Saturday, June 09, 2007

Genealogical Society of Ireland

Ireland's Genealogical Gazette Volume 2, Issue 6:

"In the 20th century and especially, following independence in 1922, placenames on official signage included a rendering in the Irish language. Whilst, this was the new State asserting its national identity, now it is a requirement in law to provide such signage in the two official languages, Irish and English, or in Irish alone in the various Gaeltachtaí (Irish speaking districts). The responsibility for the erection of such signage rests with the local authorities and, in some cases, with the National Roads Authority.

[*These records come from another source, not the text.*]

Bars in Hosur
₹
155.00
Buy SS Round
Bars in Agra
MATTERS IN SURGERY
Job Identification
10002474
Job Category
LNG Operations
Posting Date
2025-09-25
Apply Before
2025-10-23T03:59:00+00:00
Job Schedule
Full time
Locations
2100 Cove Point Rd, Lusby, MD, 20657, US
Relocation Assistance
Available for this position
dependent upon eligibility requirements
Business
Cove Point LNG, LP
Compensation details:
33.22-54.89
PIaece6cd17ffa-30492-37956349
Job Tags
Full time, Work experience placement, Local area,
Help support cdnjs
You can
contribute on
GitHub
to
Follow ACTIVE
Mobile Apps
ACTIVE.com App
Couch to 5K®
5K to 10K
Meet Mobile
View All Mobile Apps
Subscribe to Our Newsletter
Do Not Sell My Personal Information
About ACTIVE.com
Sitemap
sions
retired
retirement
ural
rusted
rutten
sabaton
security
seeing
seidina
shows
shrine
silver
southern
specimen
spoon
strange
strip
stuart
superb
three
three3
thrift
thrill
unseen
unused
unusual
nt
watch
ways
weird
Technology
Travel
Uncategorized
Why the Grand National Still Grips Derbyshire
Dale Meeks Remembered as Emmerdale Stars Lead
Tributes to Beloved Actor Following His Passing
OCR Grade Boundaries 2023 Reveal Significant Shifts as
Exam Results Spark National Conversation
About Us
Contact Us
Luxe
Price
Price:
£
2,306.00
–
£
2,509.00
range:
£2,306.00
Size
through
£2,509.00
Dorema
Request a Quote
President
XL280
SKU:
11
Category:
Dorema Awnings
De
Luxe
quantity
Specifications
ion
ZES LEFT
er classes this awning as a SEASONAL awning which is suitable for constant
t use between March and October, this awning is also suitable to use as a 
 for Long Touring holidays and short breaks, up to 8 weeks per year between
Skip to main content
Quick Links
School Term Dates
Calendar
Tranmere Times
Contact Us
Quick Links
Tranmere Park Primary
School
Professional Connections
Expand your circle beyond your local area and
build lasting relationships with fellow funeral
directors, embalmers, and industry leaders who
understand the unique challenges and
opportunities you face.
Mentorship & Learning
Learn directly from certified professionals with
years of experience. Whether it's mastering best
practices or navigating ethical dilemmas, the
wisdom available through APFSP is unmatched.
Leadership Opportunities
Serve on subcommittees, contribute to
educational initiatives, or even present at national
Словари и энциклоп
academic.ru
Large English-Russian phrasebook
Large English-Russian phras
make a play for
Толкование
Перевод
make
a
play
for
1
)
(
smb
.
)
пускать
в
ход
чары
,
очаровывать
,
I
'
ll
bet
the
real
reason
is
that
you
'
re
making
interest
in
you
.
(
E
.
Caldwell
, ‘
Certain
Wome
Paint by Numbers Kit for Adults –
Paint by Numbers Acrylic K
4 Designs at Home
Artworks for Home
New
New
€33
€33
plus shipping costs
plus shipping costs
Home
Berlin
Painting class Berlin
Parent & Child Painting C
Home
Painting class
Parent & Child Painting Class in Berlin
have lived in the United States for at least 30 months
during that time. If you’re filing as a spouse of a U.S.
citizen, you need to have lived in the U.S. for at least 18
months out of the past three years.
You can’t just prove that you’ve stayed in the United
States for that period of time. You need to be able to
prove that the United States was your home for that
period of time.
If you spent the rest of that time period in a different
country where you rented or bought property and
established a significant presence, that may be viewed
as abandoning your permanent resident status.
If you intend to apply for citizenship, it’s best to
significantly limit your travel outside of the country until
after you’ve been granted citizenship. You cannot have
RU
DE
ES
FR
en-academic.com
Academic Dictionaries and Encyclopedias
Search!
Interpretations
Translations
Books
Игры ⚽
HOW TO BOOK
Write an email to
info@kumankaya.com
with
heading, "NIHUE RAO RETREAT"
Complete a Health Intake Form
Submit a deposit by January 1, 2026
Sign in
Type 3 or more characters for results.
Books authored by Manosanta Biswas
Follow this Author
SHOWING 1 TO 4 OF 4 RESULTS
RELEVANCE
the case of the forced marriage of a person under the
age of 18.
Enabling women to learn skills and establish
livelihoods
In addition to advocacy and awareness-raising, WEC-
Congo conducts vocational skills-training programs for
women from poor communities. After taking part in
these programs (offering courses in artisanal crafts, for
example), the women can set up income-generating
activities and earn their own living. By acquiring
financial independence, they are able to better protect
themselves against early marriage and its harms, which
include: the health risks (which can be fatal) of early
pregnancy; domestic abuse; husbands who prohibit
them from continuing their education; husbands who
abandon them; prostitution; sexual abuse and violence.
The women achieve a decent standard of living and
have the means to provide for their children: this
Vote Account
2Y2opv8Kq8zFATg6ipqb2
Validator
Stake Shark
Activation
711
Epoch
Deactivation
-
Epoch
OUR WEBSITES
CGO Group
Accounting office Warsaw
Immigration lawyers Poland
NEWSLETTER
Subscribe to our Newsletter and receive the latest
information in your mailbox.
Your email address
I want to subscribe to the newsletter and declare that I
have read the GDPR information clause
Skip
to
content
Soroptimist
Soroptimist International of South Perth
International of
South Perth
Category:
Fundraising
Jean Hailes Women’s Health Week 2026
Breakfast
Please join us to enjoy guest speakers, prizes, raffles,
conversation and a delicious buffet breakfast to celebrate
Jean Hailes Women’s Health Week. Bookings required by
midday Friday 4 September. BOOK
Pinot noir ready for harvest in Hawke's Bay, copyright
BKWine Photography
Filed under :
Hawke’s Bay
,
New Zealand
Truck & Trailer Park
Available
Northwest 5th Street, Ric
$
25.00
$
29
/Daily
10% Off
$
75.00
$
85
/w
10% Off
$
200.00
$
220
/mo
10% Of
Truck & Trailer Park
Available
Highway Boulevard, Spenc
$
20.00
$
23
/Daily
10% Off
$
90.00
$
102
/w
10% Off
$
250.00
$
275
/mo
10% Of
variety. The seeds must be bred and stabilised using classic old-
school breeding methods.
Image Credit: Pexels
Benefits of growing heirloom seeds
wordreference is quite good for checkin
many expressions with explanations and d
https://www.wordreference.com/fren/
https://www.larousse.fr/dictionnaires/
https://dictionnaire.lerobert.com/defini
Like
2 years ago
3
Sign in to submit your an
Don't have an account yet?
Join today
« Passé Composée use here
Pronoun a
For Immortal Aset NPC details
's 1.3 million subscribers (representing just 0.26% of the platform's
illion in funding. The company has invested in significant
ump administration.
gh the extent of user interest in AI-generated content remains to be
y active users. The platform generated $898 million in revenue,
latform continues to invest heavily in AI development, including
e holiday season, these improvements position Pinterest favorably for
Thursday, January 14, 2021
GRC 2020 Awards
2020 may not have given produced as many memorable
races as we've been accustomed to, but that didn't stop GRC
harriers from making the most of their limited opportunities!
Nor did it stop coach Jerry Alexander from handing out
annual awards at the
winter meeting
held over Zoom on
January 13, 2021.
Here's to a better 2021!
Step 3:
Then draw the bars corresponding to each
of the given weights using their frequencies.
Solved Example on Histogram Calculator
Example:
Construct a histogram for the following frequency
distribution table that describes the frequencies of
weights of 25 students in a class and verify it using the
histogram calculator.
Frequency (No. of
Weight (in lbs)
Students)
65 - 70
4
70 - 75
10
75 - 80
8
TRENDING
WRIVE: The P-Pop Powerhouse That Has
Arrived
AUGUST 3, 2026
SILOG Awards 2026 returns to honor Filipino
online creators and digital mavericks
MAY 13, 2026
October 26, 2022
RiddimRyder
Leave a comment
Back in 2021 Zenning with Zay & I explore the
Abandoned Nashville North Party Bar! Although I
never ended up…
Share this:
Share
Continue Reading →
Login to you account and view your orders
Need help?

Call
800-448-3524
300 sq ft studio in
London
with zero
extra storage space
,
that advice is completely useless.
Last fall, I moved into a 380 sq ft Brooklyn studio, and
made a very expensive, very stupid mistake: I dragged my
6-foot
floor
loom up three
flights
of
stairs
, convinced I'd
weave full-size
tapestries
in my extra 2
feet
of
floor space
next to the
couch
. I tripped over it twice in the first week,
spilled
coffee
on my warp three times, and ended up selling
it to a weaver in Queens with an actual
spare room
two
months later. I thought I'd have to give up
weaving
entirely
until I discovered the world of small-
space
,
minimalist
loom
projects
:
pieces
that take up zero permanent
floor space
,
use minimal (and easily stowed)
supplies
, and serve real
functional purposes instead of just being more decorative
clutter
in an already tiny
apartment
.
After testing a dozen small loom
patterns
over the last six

But the provision of a high standard of bilingual signage has never been a priority with little concern shown for grammar, spelling, consistency of nomenclature, correct translation, regional variations or even local history. This has very frequently allowed for the Irish versions of street-names to be completely different on signs at either end of the same street. This deplorable and embarrassing situation is further complicated by nonsensical quasi-translations and fanciful creations by those designing or ordering such signage.
Clearly any concern for the accuracy of bilingual placename and street-name signage has been abandoned by the local authorities. So is a unique placename heritage which has been handed down through generations, though disguised by Anglicization over the past few centuries, set to be lost or rendered meaningless?"

Martello Tower

In July 2004 the Board of Directors of the Genealogical Society of Ireland held its first meeting at our new headquarters and the main item on the agenda was the countdown to the official opening of An Daonchartlann on Wednesday September 15th 2004. The ceremony was performed by the first citizen of the County of Dún Laoghaire Rathdown, Cllr. Niamh Bhreathnach - Cathaoirleach of the County Council. The official opening took place at 14.30hrs with the unveiling of a commemorative plaque. This was an important occasion not only for the Society and the owners of the Martello Tower the County Council, but for Irish genealogy in general.
Unlike many national societies in Great Britain, the USA and Australia, where having a society premises is almost the norm, here in the Republic until now no voluntary genealogical organisation had its own premises.